« J’adorais faire ce métier-là, je me levais le matin et j’étais contente d’aller travailler. Mais tu restes marqué quand tu as un accident comme celui-là, et c’est très fréquent. Être signaleur, c’est un métier dangereux », a-t-elle raconté après qu’une cérémonie se soit déroulée à la Résidence funéraire Steve Elkas en l’honneur du signaleur sherbrookois Michel Carmel, décédé lorsqu’il s’est fait heurter par une automobiliste à Bonsecours il y a deux semaines.
Les chiffres sont effrayants : 20 signaleurs se feront frapper chaque année au Québec, et dans les sept dernières années, six sont décédés.

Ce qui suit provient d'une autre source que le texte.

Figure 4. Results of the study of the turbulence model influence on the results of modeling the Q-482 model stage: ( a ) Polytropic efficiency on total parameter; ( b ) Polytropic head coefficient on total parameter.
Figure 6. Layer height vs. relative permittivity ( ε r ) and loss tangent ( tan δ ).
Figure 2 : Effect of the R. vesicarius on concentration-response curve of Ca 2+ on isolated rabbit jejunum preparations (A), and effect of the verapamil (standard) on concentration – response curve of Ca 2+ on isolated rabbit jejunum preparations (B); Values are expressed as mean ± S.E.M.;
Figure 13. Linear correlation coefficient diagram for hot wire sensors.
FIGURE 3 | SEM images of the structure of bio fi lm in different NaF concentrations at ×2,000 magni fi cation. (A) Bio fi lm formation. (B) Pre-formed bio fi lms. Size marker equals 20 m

Des accidents qui révèlent un problème bien ancré de non-respect du métier de signaleur, avance Mme Lapatrie, qui est porte-parole de ce corps de métier pour l’Association des travailleurs en signalisation routière du Québec.
« C’est inimaginable ce que les signaleurs peuvent vivre sur les chemins. On se fait lancer des injures par la fenêtre, garrocher des cafés dessus, envoyer des doigts d’honneur... »
Des amendes ridicules
Les membres de l’Association, dont le président Jean-François Dionne, espèrent évidemment que le gouvernement appliquera des amendes plus sévères aux conducteurs qui heurtent des signaleurs. « En ce moment, c’est l’équivalent d’un arrêt qui n’est pas fait. On a fait des présentations quand la SAAQ a fait la tournée du Québec pour la consultation publique, et on a déposé un mémoire qui fait un rappel aux commissaires que texter au volant, c’est 4 points d’inaptitude; une manœuvre illégale près d’un autobus scolaire, 9 points; une conduite dangereuse, 12 points, mais frapper un signaleur, c’est 3 points », souligne-t-il. « On peut dire que ç’a été écouté par le ministère des Transports, et on devrait être bien contents. »

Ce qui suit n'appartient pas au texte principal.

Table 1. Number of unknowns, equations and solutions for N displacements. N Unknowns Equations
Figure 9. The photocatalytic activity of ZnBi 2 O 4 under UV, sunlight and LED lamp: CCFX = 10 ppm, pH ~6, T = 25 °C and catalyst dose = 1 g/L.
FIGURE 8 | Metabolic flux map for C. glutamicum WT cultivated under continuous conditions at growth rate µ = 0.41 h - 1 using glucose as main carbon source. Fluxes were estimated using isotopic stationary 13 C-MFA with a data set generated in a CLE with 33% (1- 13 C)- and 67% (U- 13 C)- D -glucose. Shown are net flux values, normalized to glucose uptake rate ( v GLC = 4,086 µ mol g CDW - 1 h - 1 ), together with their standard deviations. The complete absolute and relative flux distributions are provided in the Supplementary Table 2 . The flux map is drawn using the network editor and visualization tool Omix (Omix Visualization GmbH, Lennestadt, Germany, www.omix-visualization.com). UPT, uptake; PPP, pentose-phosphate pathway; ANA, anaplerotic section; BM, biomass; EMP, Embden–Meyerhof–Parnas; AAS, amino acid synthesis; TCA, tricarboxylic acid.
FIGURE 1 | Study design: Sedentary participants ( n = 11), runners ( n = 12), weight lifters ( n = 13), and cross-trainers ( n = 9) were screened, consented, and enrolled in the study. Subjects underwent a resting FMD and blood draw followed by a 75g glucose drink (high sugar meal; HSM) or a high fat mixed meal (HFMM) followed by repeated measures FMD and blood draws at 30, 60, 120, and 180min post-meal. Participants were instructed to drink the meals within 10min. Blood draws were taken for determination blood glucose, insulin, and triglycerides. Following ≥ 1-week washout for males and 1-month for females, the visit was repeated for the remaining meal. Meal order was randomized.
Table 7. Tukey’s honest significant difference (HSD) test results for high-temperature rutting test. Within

M. Dionne croit que les accidents qui surviennent sont évitables à 90 %; il suffit que les conducteurs soient plus prudents.
La cérémonie de samedi a été éprouvante pour la famille du défunt ainsi que pour les travailleurs en signalisation routière qui s’étaient réunis. Des policiers de Sherbrooke ainsi que des compagnies de remorquage se sont également déplacés pour rendre honneur à M. Carmel.
« Quand on vit des émotions comme celles qu’on a vécu [samedi], ça rentre dedans. Les signaleurs, on ne porte pas des habits de clown pour écœurer la population; on travaille, et on est là pour les travailleurs qui ont des chantiers à arranger. Les gens pourraient essayer de se mettre à notre place... s’ils passaient un avant-midi à faire le travail qu’on fait, je suis sûre qu’ils seraient moins impatients », résume Mme Lapatrie.